• _SOURCE PASSAGE_
It can hardly be said then that we have any clear direct evidence of a substantially later date for F5 than for F4. The most that we can say is that the absence of side and foot rules, the completely different watermarks, and a strong tendency towards modernization of spelling, taken all together, make it appear highly probable that F5 was printed either in a different shop or at a date a good deal later than the printing of F4. But the employment of another printer would in itself be strong evidence of the passage of time between the two printings. The two come to much the same thing.

And if I reconstruct the probable history of the sheets of the volume correctly it seems unlikely on the face of it that the need for reprinting would have been observed at once. The volume was issued with a variety of imprints—three in all:

  • (1) LONDON, | Printed for H. Herringman, E. Brewfter, and R. Bentley, at the Anchor in the | New Exchange, the Crane in St. Pauls Church-Yard, and in | Russel-Street Covent-Garden. 1685.
  • (2) LONDON, | Printed for H. Herringman, E. Brewfter, R. Chiswell, and R. Bentley, at the Anchor | in the New Exchange; and at the Crane, and Rose and Crown in St. Pauls | Church-Yard, and in Russell-Street Covent-Garden. 1685.
  • (3) LONDON, | Printed for H. Herringman, and are to be fold by Joseph Knight | and Francis Saunders, at the Anchor in the Lower Walk | of the New Exchange. 1685.
Henry Herringman owned in 1685 at least a half interest in the copyrights of most of Shakespeare's plays, and the fact that his name, and only his, appears in all the imprints, always in the first position, makes it appear that he was the principal if not the sole capitalist in the publication.[9] The other booksellers named were probably small investors, each receiving a stipulated number of

100

Page 100
copies. It is significant that all the copies containing F5 sheets possess, or probably did possess, title-pages with the first and commonest of the three imprints.[10] This fact does not in itself, of course, prove that the shortages were not soon discovered, for it is natural to assume that the stipulated numbers of sheets to go to the booksellers named in the imprints would be counted out for them at once upon publication. Herringman, primarily a wholesale dealer, would retain the greater part of the stock, and except for a number of sheets gathered into volumes for immediate sale I suspect that the rest would have gone into his warehouse in bundles of ungathered sheets. Nothing is known about the date at which the edition was exhausted, but we may safely assume that a work as big and as dear as this remained in print for fifteen or twenty years; had it been otherwise, presumably, another edition would have been called for before 1709, the year in which Tonson brought out Rowe's edition. By 1700, fifteen years after publication, the smaller investors would long since have disposed of their stocks, the principal publisher would have got his money back, and sales, each one of which would be cash in his pocket, would have slowed to a trickle. Herringman's successor,[11] whoever he was, would have in his warehouse 229 bundles or stacks of ungathered sheets, from which, as need arose, a dozen or so copies would be made up. It seems to me a reasonable if untested hypothesis that at some such time the shortage of some sheets was discovered. Sheet 2O3:4 may well have been the first exhausted. A count then revealed that others were near exhaustion, and a calculation of

101

Page 101
costs and of the probability of future sales showed that it would be profitable to go to the expense of reprinting the seventeen or more sheets required to make the remaining stock good.

• _Stored data entries_
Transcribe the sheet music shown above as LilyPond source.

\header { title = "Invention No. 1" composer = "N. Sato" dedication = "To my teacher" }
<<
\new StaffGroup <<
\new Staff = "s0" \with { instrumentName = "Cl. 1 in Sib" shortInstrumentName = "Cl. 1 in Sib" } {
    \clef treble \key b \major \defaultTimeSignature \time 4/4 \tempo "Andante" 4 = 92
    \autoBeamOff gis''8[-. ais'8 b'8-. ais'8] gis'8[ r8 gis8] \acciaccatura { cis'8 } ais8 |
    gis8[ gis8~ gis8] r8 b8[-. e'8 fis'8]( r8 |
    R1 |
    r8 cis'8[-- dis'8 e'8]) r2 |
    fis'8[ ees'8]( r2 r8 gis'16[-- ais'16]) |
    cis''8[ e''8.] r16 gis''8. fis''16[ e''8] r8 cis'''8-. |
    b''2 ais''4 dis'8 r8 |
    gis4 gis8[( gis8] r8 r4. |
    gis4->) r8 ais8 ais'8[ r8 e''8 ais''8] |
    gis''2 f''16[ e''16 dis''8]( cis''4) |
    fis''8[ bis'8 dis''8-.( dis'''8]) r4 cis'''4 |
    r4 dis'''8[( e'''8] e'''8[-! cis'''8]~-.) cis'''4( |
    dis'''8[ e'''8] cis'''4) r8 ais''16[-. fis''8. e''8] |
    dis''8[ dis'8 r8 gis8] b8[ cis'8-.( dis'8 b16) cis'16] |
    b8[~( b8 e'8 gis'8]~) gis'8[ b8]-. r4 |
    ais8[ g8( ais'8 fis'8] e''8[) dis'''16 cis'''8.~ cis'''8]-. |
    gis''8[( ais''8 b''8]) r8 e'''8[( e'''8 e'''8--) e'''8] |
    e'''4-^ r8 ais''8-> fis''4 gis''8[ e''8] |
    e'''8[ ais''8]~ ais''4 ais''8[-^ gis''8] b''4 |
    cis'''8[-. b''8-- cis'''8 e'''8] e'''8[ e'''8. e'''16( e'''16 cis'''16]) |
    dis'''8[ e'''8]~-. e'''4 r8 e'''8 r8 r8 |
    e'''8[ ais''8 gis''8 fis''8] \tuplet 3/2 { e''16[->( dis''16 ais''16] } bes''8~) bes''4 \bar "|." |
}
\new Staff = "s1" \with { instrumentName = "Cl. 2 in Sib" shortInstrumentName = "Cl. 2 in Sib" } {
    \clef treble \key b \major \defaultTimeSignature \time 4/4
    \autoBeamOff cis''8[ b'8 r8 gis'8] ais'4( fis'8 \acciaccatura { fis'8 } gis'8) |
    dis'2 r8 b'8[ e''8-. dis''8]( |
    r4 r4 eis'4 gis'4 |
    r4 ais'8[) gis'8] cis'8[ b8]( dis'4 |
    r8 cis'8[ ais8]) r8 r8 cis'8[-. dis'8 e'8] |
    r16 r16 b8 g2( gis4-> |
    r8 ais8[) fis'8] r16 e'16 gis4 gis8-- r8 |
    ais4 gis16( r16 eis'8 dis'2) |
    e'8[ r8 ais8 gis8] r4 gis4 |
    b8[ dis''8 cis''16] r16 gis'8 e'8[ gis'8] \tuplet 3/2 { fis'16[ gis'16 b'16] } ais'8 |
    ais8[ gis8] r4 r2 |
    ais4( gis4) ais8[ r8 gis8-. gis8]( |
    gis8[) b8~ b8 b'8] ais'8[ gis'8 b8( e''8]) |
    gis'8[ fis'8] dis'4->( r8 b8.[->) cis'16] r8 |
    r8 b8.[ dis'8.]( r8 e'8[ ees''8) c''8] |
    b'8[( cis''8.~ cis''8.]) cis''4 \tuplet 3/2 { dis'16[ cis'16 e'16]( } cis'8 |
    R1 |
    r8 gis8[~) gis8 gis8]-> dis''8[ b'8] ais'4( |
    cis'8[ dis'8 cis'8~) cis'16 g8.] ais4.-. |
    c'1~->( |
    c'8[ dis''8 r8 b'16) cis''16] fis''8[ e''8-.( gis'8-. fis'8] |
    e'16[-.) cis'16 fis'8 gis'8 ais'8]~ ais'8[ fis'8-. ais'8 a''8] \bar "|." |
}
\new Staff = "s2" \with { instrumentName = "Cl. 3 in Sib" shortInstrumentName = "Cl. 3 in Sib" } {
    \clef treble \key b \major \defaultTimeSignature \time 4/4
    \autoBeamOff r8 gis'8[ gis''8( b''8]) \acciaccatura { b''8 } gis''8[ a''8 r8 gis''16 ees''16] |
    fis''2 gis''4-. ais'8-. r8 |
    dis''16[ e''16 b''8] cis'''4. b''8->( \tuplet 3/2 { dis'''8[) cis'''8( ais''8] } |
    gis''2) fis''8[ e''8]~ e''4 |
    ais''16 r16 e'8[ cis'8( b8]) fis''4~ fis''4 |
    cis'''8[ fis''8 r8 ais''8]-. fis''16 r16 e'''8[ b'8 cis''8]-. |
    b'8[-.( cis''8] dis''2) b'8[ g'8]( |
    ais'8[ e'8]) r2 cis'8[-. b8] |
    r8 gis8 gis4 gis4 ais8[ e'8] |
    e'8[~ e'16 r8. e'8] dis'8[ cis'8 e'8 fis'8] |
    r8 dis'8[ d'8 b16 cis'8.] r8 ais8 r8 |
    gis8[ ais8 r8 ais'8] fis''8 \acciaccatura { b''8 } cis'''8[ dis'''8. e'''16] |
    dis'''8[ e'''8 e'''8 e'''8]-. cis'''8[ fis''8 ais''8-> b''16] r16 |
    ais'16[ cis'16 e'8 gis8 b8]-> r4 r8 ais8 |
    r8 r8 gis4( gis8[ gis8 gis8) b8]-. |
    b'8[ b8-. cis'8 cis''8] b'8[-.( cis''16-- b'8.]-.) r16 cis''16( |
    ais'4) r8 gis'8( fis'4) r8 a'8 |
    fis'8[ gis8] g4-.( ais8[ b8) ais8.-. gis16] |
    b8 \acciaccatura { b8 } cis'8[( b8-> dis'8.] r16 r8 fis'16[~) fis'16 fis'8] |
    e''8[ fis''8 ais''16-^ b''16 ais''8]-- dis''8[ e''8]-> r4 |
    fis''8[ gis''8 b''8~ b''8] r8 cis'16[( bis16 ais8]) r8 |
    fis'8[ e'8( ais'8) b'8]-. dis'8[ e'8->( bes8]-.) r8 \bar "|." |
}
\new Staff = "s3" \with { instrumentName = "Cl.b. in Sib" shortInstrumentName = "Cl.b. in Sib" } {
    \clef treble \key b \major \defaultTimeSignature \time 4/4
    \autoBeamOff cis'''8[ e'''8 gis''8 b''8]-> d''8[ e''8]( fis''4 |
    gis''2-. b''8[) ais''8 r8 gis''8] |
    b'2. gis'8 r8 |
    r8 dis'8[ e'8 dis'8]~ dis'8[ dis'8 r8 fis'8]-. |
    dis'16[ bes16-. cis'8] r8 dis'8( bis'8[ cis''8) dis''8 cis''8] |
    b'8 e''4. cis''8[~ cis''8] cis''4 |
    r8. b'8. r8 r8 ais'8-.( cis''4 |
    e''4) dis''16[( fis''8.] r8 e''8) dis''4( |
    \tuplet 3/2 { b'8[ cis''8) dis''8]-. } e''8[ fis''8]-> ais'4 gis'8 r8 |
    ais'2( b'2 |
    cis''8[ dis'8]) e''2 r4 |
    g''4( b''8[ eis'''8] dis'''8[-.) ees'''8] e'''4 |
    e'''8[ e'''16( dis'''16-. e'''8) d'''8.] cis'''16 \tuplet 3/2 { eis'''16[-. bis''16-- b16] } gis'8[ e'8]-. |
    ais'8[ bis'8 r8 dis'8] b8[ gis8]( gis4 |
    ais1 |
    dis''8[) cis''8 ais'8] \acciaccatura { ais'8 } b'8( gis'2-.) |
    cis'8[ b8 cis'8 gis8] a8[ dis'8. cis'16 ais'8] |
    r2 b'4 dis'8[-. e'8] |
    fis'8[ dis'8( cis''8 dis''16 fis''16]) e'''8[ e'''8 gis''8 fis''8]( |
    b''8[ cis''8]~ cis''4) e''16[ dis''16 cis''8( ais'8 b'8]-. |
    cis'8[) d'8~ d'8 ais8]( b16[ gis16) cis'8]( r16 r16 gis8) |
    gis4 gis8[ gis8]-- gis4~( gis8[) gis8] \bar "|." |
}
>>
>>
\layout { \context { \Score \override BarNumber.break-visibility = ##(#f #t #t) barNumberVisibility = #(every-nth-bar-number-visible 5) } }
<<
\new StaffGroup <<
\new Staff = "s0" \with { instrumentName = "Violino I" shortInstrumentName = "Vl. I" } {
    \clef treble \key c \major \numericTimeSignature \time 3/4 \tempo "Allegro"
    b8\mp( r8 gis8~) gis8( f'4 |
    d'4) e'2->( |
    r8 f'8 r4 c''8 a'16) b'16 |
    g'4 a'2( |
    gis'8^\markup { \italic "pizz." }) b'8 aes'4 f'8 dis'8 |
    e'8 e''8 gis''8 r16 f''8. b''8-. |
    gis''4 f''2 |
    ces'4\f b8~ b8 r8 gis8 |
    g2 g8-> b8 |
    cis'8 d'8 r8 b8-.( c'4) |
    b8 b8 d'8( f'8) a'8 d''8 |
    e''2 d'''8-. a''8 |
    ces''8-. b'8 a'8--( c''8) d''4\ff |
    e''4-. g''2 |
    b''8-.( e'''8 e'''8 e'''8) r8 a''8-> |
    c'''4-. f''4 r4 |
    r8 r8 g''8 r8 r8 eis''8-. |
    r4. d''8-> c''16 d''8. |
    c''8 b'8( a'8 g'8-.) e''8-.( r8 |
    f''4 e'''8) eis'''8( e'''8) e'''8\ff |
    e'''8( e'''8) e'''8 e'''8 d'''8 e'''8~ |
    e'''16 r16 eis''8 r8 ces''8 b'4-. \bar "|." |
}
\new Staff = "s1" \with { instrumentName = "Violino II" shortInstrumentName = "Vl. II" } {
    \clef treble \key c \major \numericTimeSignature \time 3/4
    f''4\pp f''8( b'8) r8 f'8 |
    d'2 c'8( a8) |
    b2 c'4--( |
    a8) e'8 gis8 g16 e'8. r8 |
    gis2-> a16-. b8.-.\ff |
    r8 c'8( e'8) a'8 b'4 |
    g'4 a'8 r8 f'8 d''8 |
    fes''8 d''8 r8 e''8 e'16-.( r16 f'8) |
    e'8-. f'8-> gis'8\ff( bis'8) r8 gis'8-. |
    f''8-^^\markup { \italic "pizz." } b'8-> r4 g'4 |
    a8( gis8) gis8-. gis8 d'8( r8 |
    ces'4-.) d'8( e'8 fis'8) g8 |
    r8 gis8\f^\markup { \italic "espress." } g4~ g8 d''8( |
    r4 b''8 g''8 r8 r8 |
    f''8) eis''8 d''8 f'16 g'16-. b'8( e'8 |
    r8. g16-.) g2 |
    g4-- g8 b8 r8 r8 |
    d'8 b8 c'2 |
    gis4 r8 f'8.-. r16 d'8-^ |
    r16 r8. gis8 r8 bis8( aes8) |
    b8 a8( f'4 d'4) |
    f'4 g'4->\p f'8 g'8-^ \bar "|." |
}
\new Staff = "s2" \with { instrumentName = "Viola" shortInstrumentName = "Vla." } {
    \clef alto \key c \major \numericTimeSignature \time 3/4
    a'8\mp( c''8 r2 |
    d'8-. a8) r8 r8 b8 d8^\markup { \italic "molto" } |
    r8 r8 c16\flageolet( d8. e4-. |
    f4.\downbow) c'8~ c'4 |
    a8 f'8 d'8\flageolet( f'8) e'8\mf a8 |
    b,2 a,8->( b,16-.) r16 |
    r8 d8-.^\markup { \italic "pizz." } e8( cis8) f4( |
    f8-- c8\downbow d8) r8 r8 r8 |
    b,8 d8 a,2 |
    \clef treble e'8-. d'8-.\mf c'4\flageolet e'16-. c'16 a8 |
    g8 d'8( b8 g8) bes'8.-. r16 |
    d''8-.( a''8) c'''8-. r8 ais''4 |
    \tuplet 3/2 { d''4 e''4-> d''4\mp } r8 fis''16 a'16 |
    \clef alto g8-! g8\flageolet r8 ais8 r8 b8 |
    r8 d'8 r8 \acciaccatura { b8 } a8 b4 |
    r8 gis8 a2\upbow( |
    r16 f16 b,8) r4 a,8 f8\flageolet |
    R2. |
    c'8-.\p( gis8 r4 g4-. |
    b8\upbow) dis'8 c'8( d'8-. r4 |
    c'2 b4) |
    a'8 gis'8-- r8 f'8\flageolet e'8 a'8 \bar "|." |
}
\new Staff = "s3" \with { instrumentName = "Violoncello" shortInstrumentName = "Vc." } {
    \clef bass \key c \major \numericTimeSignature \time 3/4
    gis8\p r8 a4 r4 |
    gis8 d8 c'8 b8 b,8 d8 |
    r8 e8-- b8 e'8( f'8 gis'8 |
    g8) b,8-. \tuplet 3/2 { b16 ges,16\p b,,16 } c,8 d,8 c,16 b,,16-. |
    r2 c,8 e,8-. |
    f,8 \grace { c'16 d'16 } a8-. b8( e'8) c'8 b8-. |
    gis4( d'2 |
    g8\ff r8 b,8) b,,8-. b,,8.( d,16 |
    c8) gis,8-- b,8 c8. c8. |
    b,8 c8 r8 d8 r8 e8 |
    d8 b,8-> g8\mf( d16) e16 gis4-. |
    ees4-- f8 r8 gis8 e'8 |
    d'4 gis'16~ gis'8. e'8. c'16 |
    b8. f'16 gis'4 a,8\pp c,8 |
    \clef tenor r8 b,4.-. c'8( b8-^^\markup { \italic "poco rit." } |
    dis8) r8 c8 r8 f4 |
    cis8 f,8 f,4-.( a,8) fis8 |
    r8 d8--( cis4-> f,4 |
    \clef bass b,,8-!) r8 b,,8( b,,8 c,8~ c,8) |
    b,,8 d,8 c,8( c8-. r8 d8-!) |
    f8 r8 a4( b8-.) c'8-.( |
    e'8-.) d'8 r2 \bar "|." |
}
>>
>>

• _WRITTEN INSTRUCTION 1_
Using the folio printing passage, decide whether each statement agrees with it: (a) the volume was issued with three different imprints; (b) Herringman's name appears in only some of the imprints; (c) the passage states when the edition was exhausted. Answer yes or no for each, quoting the words that settle it.
• _WRITTEN INSTRUCTION 2_
Reproduce the folio printing passage from "And if I reconstruct" up to and including "New Exchange. 1685.", substituting "Royal Exchange" for "New Exchange".

• _EXERCISE SOLUTION 1_
(a) Yes: "The volume was issued with a variety of imprints—three in all"
(b) No: "his name, and only his, appears in all the imprints, always in the first position"
(c) No: "Nothing is known about the date at which the edition was exhausted"

• _EXERCISE SOLUTION 2_
And if I reconstruct the probable history of the sheets of the volume correctly it seems unlikely on the face of it that the need for reprinting would have been observed at once. The volume was issued with a variety of imprints—three in all:

  • (1) LONDON, | Printed for H. Herringman, E. Brewfter, and R. Bentley, at the Anchor in the | Royal Exchange, the Crane in St. Pauls Church-Yard, and in | Russel-Street Covent-Garden. 1685.
  • (2) LONDON, | Printed for H. Herringman, E. Brewfter, R. Chiswell, and R. Bentley, at the Anchor | in the Royal Exchange; and at the Crane, and Rose and Crown in St. Pauls | Church-Yard, and in Russell-Street Covent-Garden. 1685.
  • (3) LONDON, | Printed for H. Herringman, and are to be fold by Joseph Knight | and Francis Saunders, at the Anchor in the Lower Walk | of the Royal Exchange. 1685.